We present recent progress for estimating causal graphs (networks) and prediction of causal effects. Various restrictions in structural equation models lead to better or full identifiability, and statistical estimation and inference can be done using order search and penalized (sparse) regression. The methods and algorithms are computationally feasible and statistically consistent, even for high-dimensional settings with thousands of variables but a few observations only. We highlight exciting possibilities and fundamental limitations. In view of the latter, statistical modeling should be complemented with experimental validations: we discuss this in the context of molecular biology for yeast (Saccharomyces Cerevisiae) and the model plant Arabidopsis Thaliana.

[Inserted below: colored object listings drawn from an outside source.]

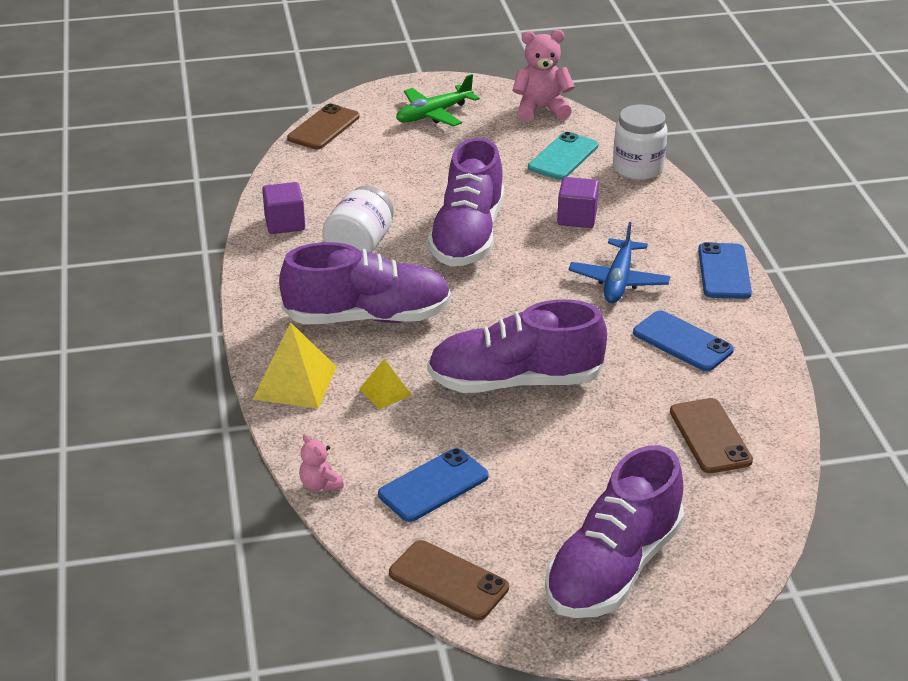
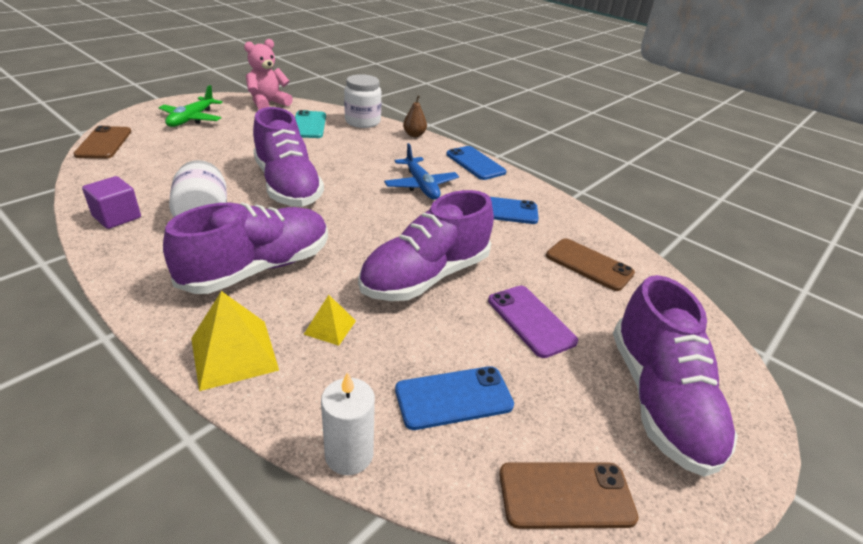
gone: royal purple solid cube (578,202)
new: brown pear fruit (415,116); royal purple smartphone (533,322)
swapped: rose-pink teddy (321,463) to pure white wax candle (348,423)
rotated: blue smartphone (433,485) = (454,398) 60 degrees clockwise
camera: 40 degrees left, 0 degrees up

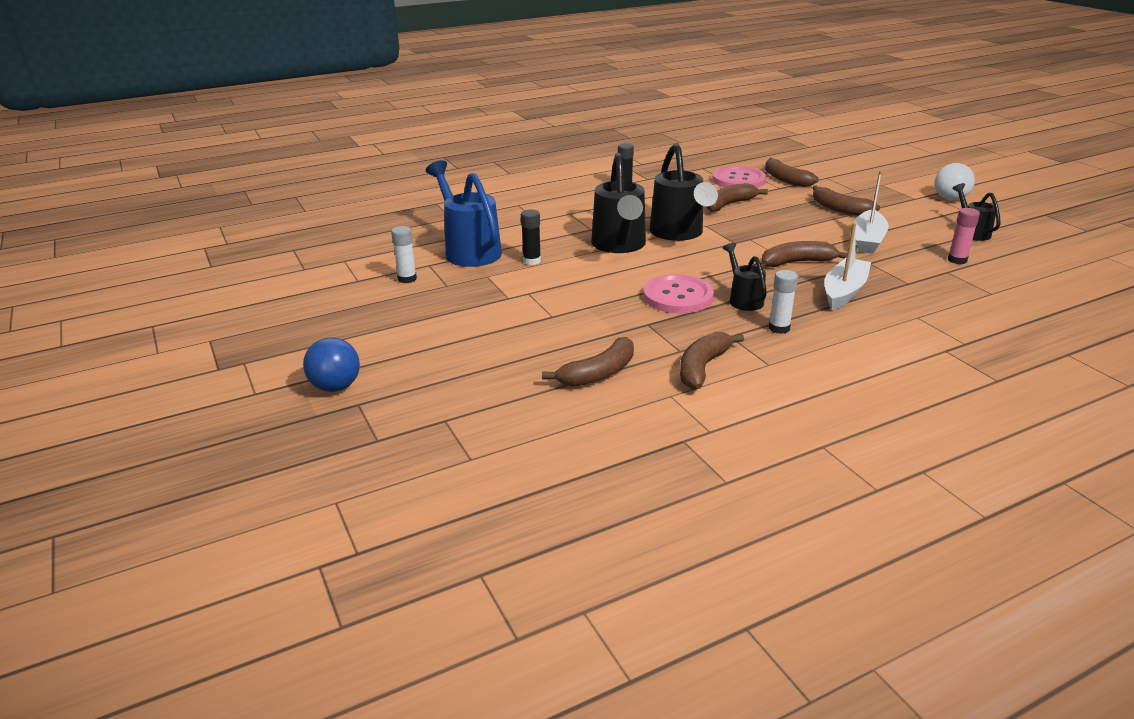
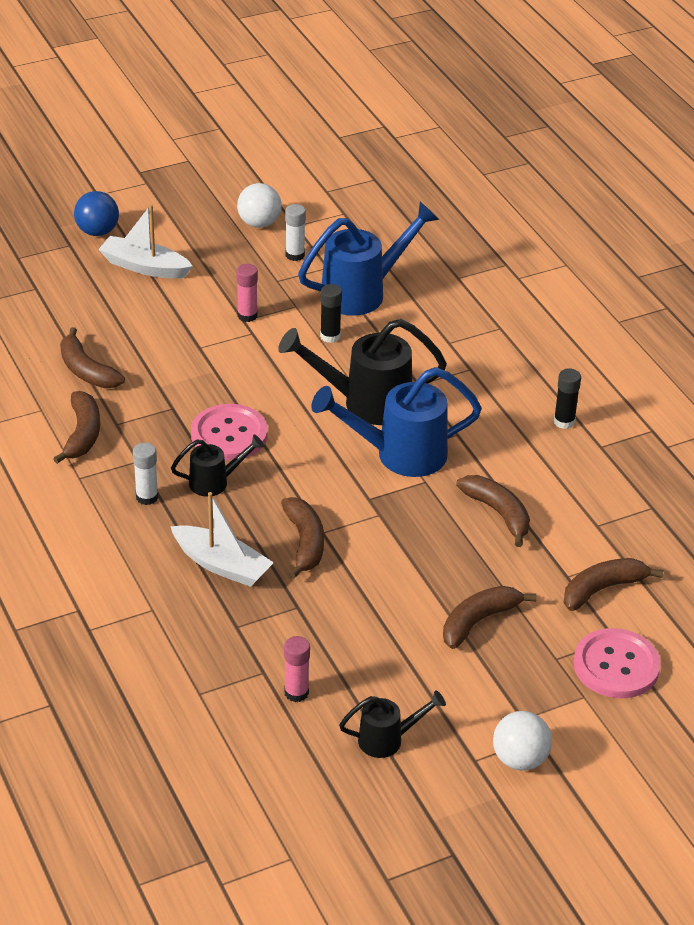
new: pure white play ball (259,205); rose-pink stick of glue (247,293)
shifted: rose-pink sewing button (739,177) to (617,663); pure white sailboat (871,212) to (145,241)
repainted: black sprinkling can (683,192) to blue sprinkling can (396,422)
rotated: brown banana fruit (712,361) = (76,427) 60 degrees clockwise
camera: 90 degrees right, 10 degrees up

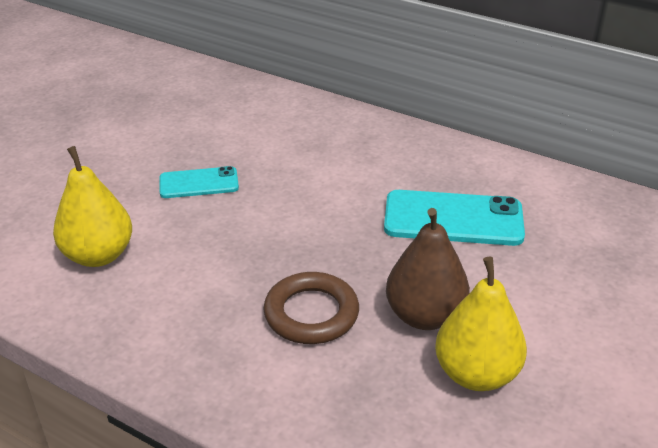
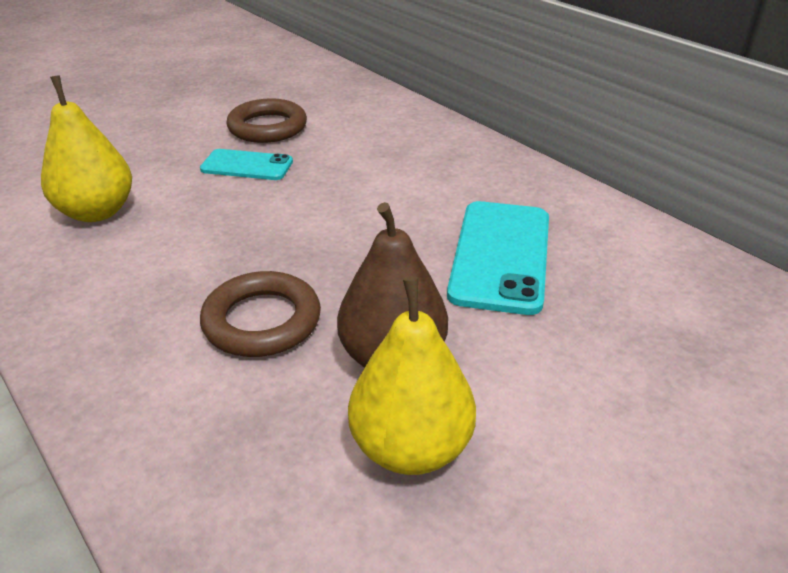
new: brown hoop (266,120)
rotated: aqua smartphone (454,218) = (498,258) 75 degrees clockwise
camera: 20 degrees right, 0 degrees up

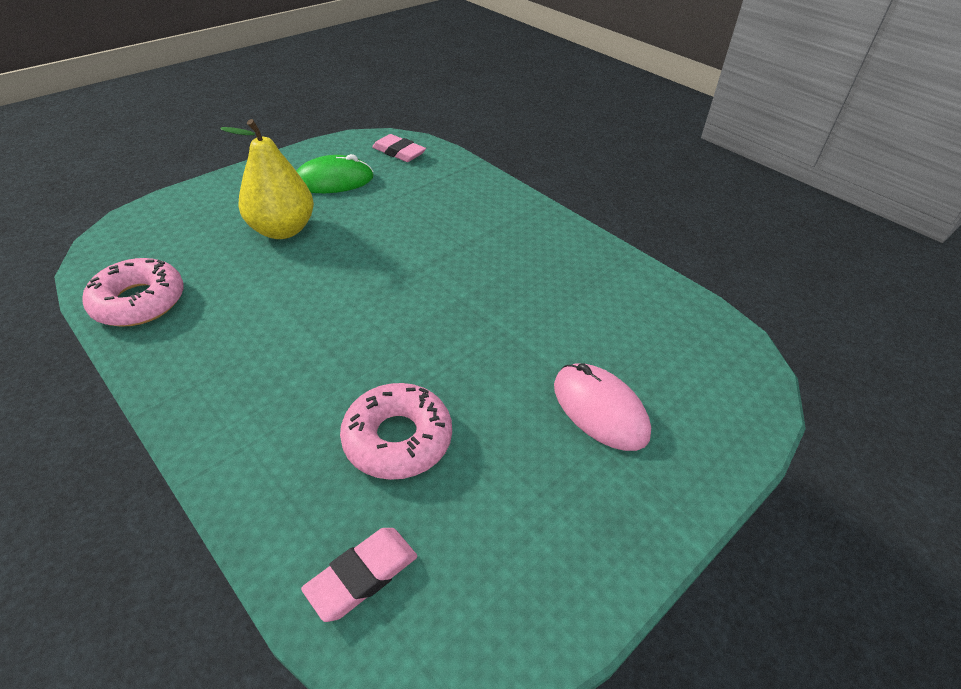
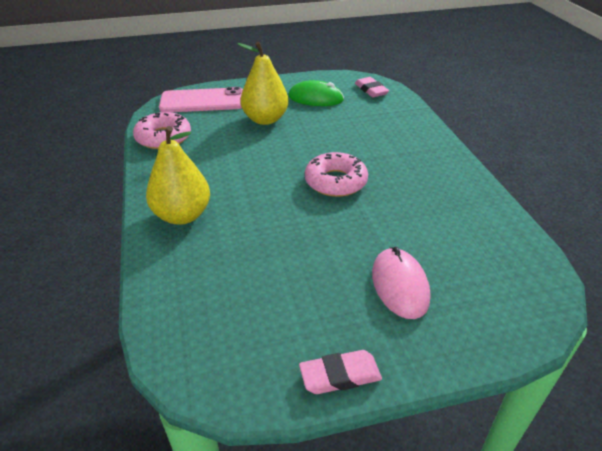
new: rose-pink smartphone (201,99); golden pear fruit (178,175)
shifted: rose-pink doughnut (396,431) to (336,174); rose-pink eraser (359,575) to (340,372)
camera: 30 degrees right, 5 degrees down

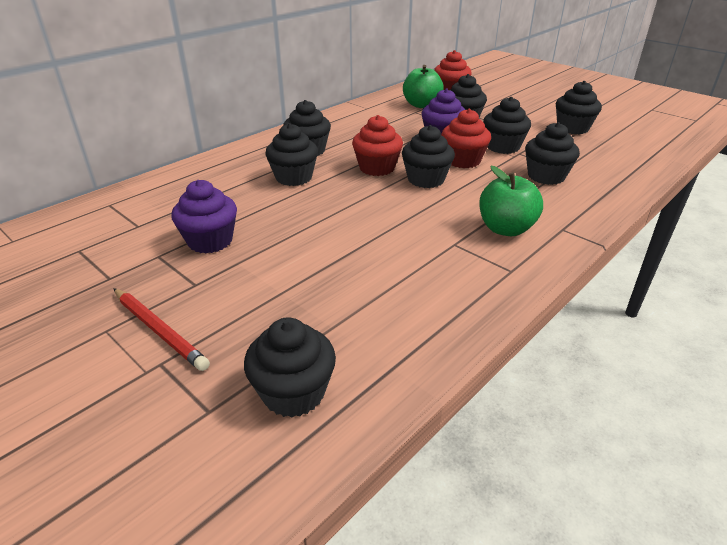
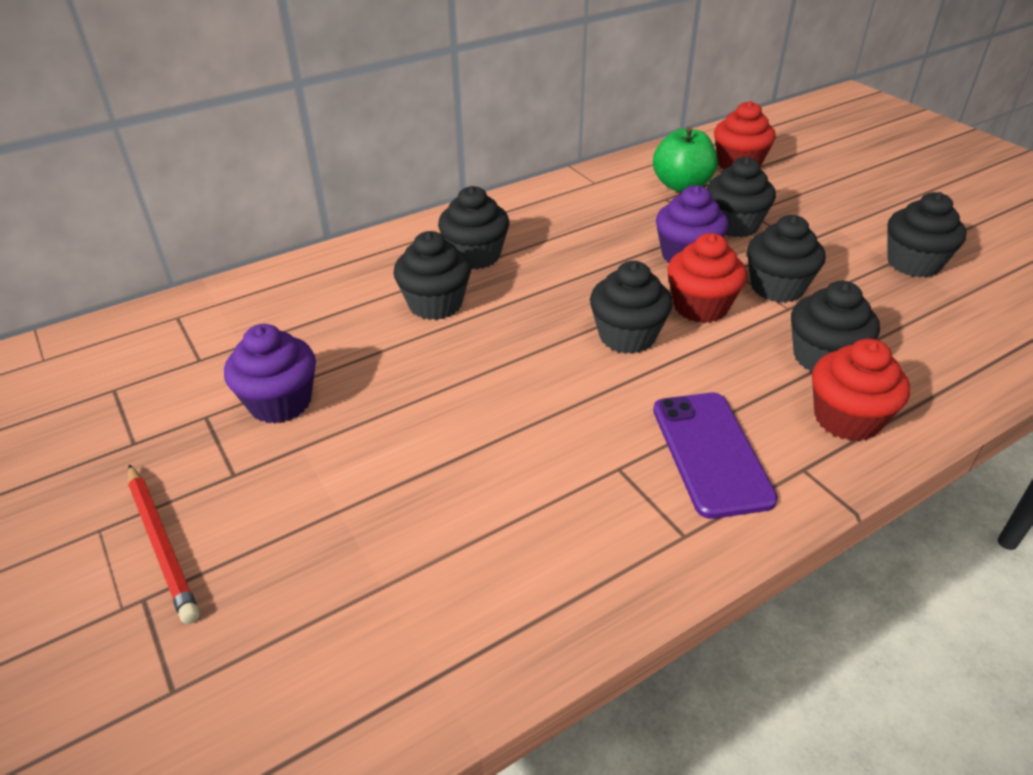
gone: black fairy cake (290,367)
shifted: crimson fairy cake (377,145) to (861,389)
swapped: emerald apple fruit (511,201) to royal purple smartphone (715,456)
camera: 15 degrees right, 5 degrees up

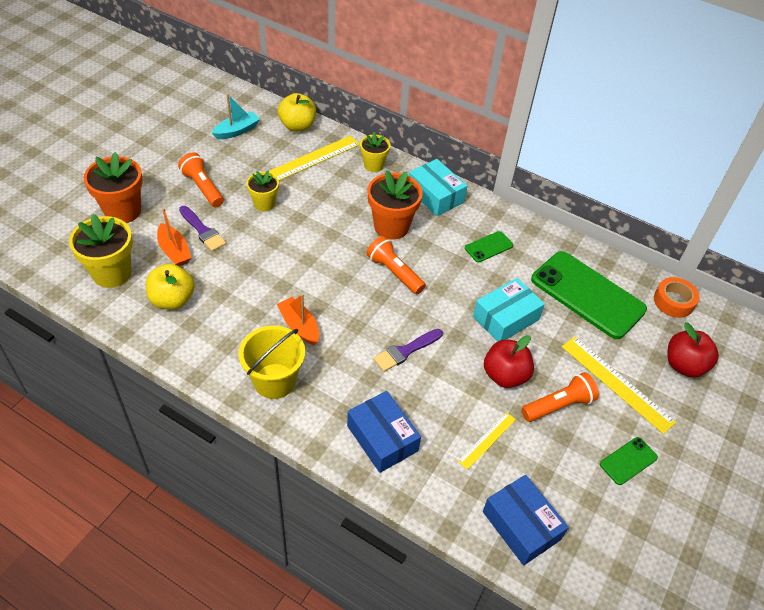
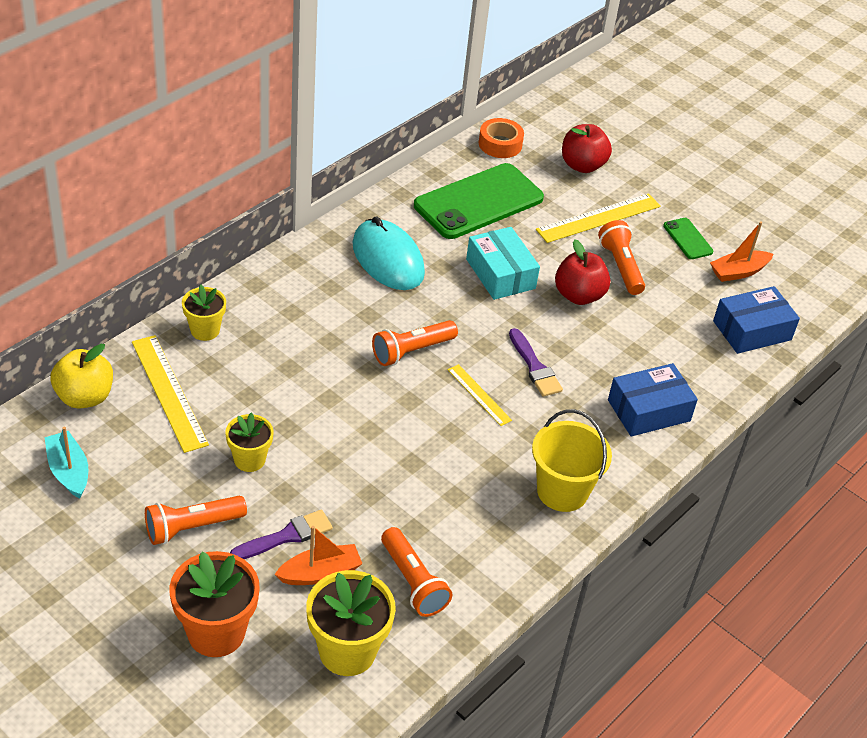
gone: aqua box (438,187); orange-coloured plant pot (395,205)
shifted: orange-coloured sailboat (298,319) to (741,252); golden straightedge (487,441) to (480,395)
swapped: emerald smartphone (489,246) to aqua mouse (389,253); golden apple fruit (170,286) to orange-coloured torch (416,572)
camera: 80 degrees left, 5 degrees down

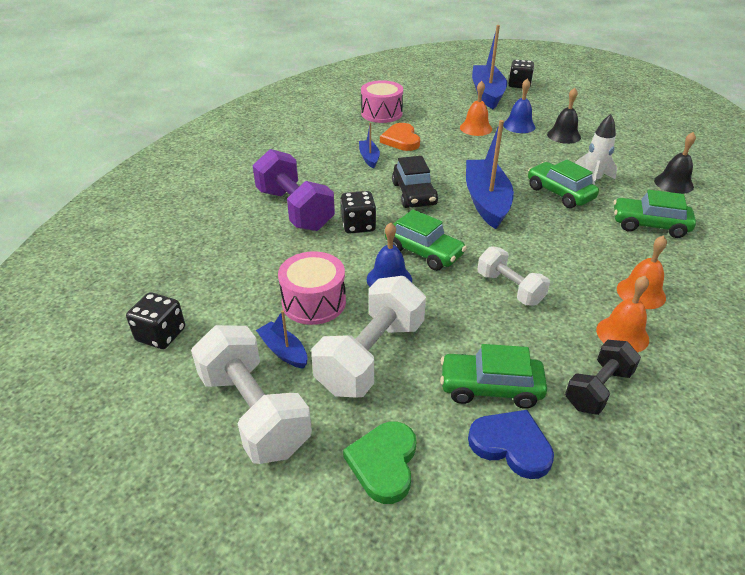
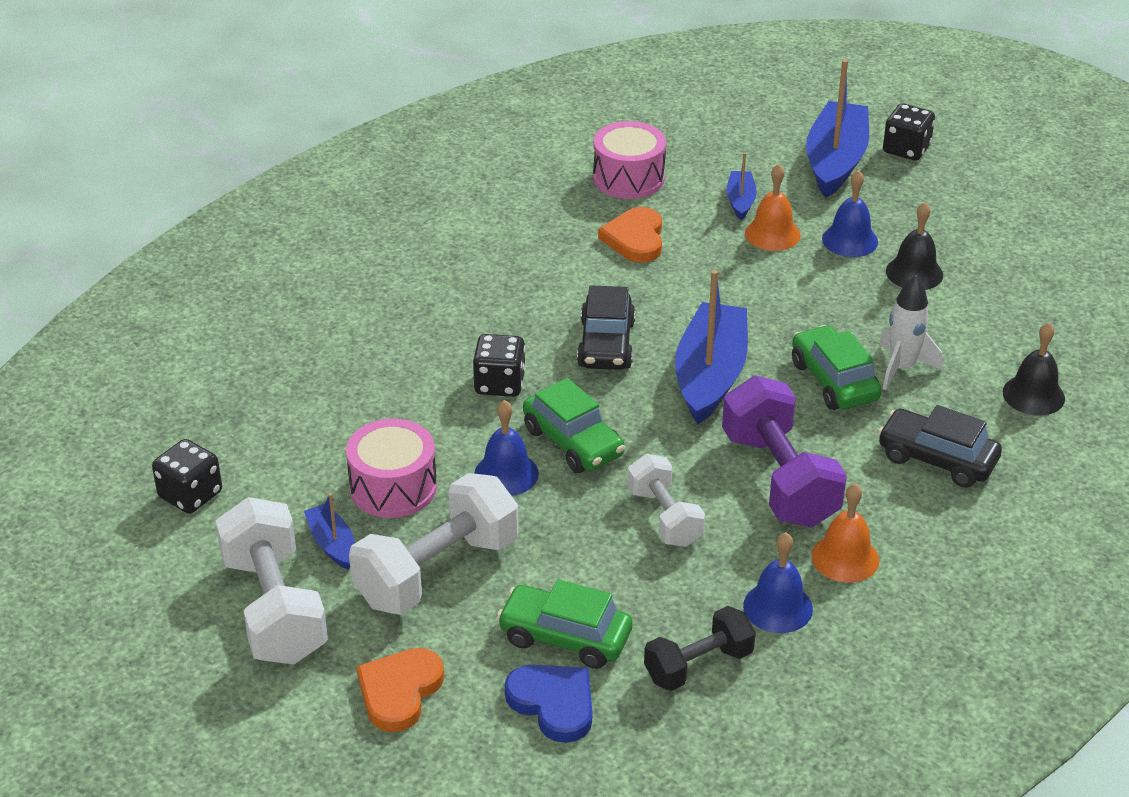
shifted: blue sailboat (369,146) to (741,186); royal purple free weight (294,190) to (784,451)
repainted: emerald automobile (654,214) to black automobile (940,446); orange-coloured bell (622,314) to blue bell (778,582); emerald love heart (379,462) to orange-coloured love heart (400,690)
camera: 15 degrees right, 0 degrees up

Andrew Gelman, Columbia University

Weakly Informative Priors: When a little information can do a lot of regularizing

A challenge in statistics is to construct models that are structured enough to be able to learn from data but not be so strong as to overwhelm the data. We introduce the concept of "weakly informative priors" which contain important information but less than may be available for the given problem at hand. We discuss weakly informative priors for logistic regression coefficients, hierarchical variance parameters, covariance matrices, and other models, in various applications in social science and public health. I think this is an extremely important idea that should change how we think about Bayesian models.

Michael I. Jordan, University of California, Berkeley

On the Computational and Statistical Interface and "Big Data"

The rapid growth in the size and scope of datasets in science and technology has created a need for novel foundational perspectives on data analysis that blend the statistical and computational sciences. That classical perspectives from these fields are not adequate to address emerging problems in "Big Data" is apparent from their sharply divergent nature at an elementary level---in computer science, the growth of the number of data points is a source of "complexity" that must be tamed via algorithms or hardware, whereas in statistics, the growth of the number of data points is a source of "simplicity" in that inferences are generally stronger and asymptotic results can be invoked. I present three research vignettes on topics at the computation/statistics interface, the first involving the deployment of resampling methods such as the bootstrap on parallel and distributed computing platforms, the second involving large-scale matrix completion, and the third introducing a methodology of "algorithmic weakening," whereby hierarchies of convex relaxations are used to control statistical risk as data accrue. [Joint work with Venkat Chandrasekaran, Ariel Kleiner, Lester Mackey, Purna Sarkar, and Ameet Talwalkar].